Saturday, March 19, 2011

Jack Goes Boating: Grade A

A

Jack Goes Boating (2010)

Philip Seymour Hoffman, Amy Ryan, Daphne Rubin-Vega, John Ortiz; Director Philip Seymour Hoffman.

Jack (Hoffman) and Clyde (Ortiz) are a couple of 40 year old limo drivers in New York City who like reggae music. Clyde fixes Jack up with Connie (Ryan), a woman who works as a telemarketer with his wife, Lucy (Rubin-Vega). The date goes well, a relationship evolves, and Jack makes two promises, to take Connie boating next summer, and to cook a dinner next month at Clyde’s apartment (because Jack lives in his parents’ basement and has only a hotplate). Jack learns how to cook, and also how to swim, in preparation. The dinner party goes well at first, then turns to disaster when the food is burned and a fierce argument erupts between Clyde and Lucy.

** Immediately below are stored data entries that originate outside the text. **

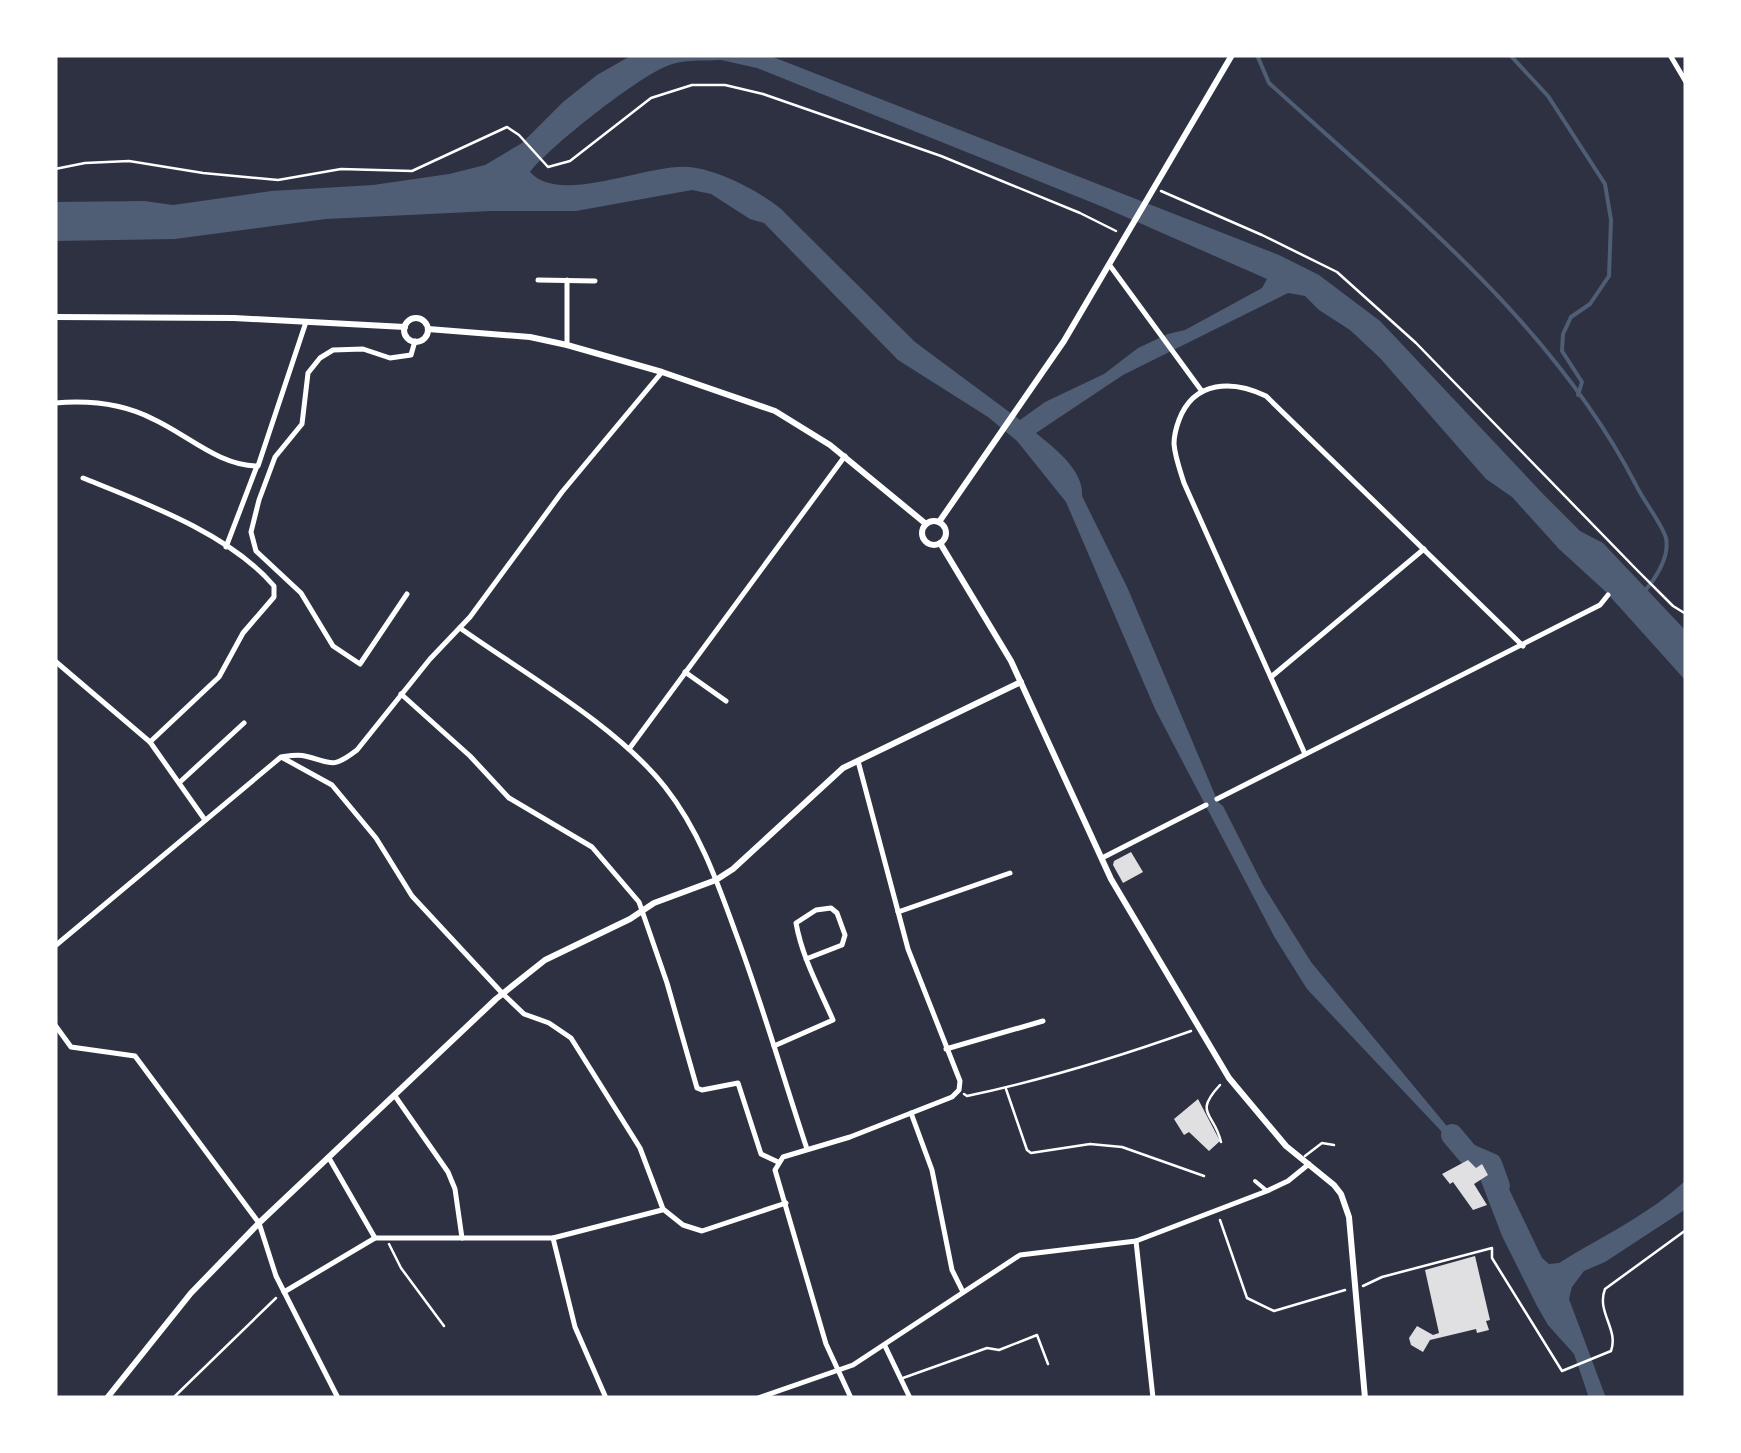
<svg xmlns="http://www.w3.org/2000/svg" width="1741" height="1453" font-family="'Source Serif 4',serif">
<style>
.water{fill:#4f5d75;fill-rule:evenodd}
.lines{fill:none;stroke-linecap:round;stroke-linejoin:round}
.stream{stroke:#4f5d75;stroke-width:4}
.river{stroke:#4f5d75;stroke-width:22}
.building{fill:#e0e0e3}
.path{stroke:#fff;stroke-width:2.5}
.service{stroke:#fff;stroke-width:2.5}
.pedestrian{stroke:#fff;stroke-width:4}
.minor{stroke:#fff;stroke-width:5}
.tertiary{stroke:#fff;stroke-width:6}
</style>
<rect width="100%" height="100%" fill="#2d3142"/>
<!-- water -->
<path class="water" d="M632 55H768L1279 255 1319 275 1380 321 1545 496 1580 531 1603 543 1686 631V681L1606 592 1559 549 1512 497 1486 479 1380 358 1350 330 1319 310 1305 296 1288 293 1123 375 1036 433C1054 448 1084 470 1082 496L1128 589 1218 802 1223 806 1263 885 1311 962 1475 1160 1493 1161 1499 1168 1542 1258 1549 1264 1559 1263C1601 1237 1650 1214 1686 1180V1209L1605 1262 1584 1271 1572 1287 1569 1299 1606 1398H1589L1574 1354 1548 1325 1537 1306 1502 1236 1476 1168 1307 989 1275 938 1155 709 1066 502 1017 441 988 417 898 360 764 223 750 219 711 194 692 190 576 211H491L326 219 175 239 55 241V202L144 201 173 205 271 191 373 185 449 174 485 165 522 143 563 102 597 75ZM721 60 757 68 1103 207 1267 279 1262 288 1185 330 1168 334 1138 348 1104 374 1045 402 1020 420 915 342 781 209C760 191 716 169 689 167 648 163 560 206 530 172 549 147 638 77 667 66 683 59 704 61 721 60Z"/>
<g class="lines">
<!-- stream -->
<g class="stream">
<path d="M1257 55 1269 83C1403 205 1552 322 1636 485 1643 500 1662 524 1666 538 1670 558 1655 579 1643 593"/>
<polyline points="1510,55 1548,96 1605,184 1611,220 1609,276 1590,304 1571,317 1563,334 1562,351 1582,382 1578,395"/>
</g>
<!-- river -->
<polyline class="river" points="1452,1135 1468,1154 1491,1164 1499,1186"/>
</g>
<!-- building -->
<g class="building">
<polygon points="1131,852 1143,872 1123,883 1113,865 1114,861"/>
<polygon points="1198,1099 1220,1141 1209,1151 1189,1132 1184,1135 1174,1119"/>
<polygon points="1468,1160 1476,1168 1482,1164 1488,1175 1474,1184 1487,1205 1473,1210 1453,1182 1450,1184 1442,1174"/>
<polygon points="1475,1256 1490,1320 1486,1321 1489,1330 1477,1333 1476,1329 1430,1340 1423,1352 1411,1345 1409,1338 1417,1326 1433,1335 1439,1333 1425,1270"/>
</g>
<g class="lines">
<!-- path -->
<g class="path">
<polyline points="55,169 85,163 129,161 203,173 278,180 341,169 412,171 507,127 519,135 548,167 570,161 651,98 692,85 725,85 763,94 941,156 1080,213 1116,231"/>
<polyline points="1161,191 1262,235 1337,272 1416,343 1636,569 1673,606 1686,614"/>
<path d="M1220 1085C1193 1114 1214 1112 1221 1142"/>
<polyline points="1006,1089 1027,1150 1031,1153 1090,1144 1122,1147 1204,1176"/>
<path d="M964 1094 967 1096C1043 1080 1118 1057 1191 1031"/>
<polyline points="1220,1220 1247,1298 1274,1311 1345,1290"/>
<polyline points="389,1244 401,1268 444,1326"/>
<path d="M1363 1286 1382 1277 1492 1248V1258L1562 1371 1611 1351C1619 1329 1596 1312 1605 1289L1686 1230"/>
<polyline points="173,1398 276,1298"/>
</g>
<!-- service -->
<g class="service">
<polyline points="1305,1156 1322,1143 1334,1145"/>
<polyline points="903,1378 987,1348 999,1350 1037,1335 1048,1364"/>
</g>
<!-- pedestrian -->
<polyline class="pedestrian" points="1255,1181 1267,1191"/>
<!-- minor -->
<g class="minor">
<polyline points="1670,55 1686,82"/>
<polyline points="1111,267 1201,390"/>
<polyline points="538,280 595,281"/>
<polyline points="567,280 567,345"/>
<path d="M55 403C89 400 122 403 153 419 188 435 219 466 258 466L306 322"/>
<path d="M83 478C145 503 230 534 274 586V597L243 633 219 677 150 742"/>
<polyline points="226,547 257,466"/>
<polyline points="407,594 360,664 333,646 301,593 256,551 251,532 259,500 275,457 302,424 308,373 320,358 333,350 363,349 390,358 411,355 415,341"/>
<path d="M460 628C525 674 616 725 665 787 699 830 717 881 735 931 762 1003 783 1077 807 1149"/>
<polyline points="55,661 150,742 205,820"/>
<polyline points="685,672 726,701"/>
<polyline points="1271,677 1424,549"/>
<polyline points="401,694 470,756 509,798 592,847 639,902 667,983 697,1088 702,1090 738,1083 761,1154 778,1162"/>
<polyline points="629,749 845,456"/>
<path d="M1305 754 1184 483C1180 470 1175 457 1174 444 1174 435 1176 428 1179 420 1194 380 1233 380 1266 396L1523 646"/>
<polyline points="283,758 332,785 376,838 412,896 503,994 524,1014 549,1023 571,1038 640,1148 663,1209 683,1225 702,1231 786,1203"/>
<polyline points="180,782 244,723"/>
<polyline points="1217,799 1600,605 1608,595"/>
<polyline points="1102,858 1206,805"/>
<polyline points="898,912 1010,873"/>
<path d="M55 946 281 757C288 756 298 754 305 756 332 762 331 770 357 750L430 659 470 617 562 492 662 372"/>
<polyline points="55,1025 71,1047 135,1056 259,1223 276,1276 338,1398"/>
<path d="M774 1046 833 1020C819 988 802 957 796 923L816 910 831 908 837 913 845 935 842 945 806 959"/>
<polyline points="946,1049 1043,1021"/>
<polyline points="395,1096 448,1172 455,1189 462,1238"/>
<polyline points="911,1113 932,1170 952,1270 963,1292"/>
<polyline points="329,1158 375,1238"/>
<polyline points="553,1238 575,1327 606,1398"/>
<polyline points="1136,1241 1153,1398"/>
<polyline points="284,1292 375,1238 553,1238 662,1210"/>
<polyline points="885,1346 910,1398"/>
<polyline points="758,1398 853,1365 1020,1255 1136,1241 1267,1191 1288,1181 1309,1164"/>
<polyline points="851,1398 826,1344 775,1170 783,1157 850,1137 952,1097 959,1090 960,1081 908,949 858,761"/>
</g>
<!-- tertiary -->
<g class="tertiary">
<polyline points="55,317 234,318 405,327"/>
<circle cx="416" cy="330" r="12"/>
<polyline points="428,329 530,337 567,345 662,372 775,411 830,445 926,524"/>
<circle cx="934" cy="533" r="12"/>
<polyline points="939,522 1064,341 1232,55"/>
<polyline points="940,543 1011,661 1111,879 1229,1078 1286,1146 1334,1185 1341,1194 1349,1217 1365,1398"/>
<polyline points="107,1398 191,1293 259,1223 496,999 545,960 630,919 654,903 716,880 733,869 843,768 1021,682"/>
</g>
</g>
<!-- border -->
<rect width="1741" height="1453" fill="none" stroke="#ffffff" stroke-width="115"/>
</svg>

Jack and Connie make a hasty retreat and presumably will go boating next summer. That’s it. Eighty four minutes.

Now, why isn’t that the most boring movie you've ever heard of? One reason is the excellent writing. The dialog is completely original, interesting, witty, natural, and flows from the wellsprings of the human condition. (The story is from an off-Broadway play by Robert Glaudini that Hoffman starred in.) Add to that, remarkable, riveting, heartfelt acting, especially by Hoffman and Ryan. Hoffman never ceases to amaze me with his courage. He can do embarrassed vulnerability like no other actor. Ryan does vulnerability almost as well, but her character is more psychologically complex, so she adds a touch of fearful paranoia, which works extremely well. Ortiz and Rubin-Vega (also from the original stage performance) give fine performances, if not quite as nuanced. Ortiz’s voice and diction sound so much like Denzel Washington that it is distracting at first.

Then you have to consider the excellent directing, by Hoffman also. It is his directorial debut and clearly he has the knack. The overall feel is kind of stagey and a bit claustrophobic, but so are the characters’ lives, so that’s not necessarily a bad thing. The tone is Woody-Allenesque – nothing terribly original there, but the way Hoffman gets the camera right into the faces of his performers, including himself, is just as courageous as his own acting is. Finally, add in a first rate job on other elements of the movie, from the infectious reggae and Bill Evans soundtrack to pitch-perfect costumes and sets. It all adds up to a tour de force and a mesmerizing adult relationship drama that has not a minute of slack.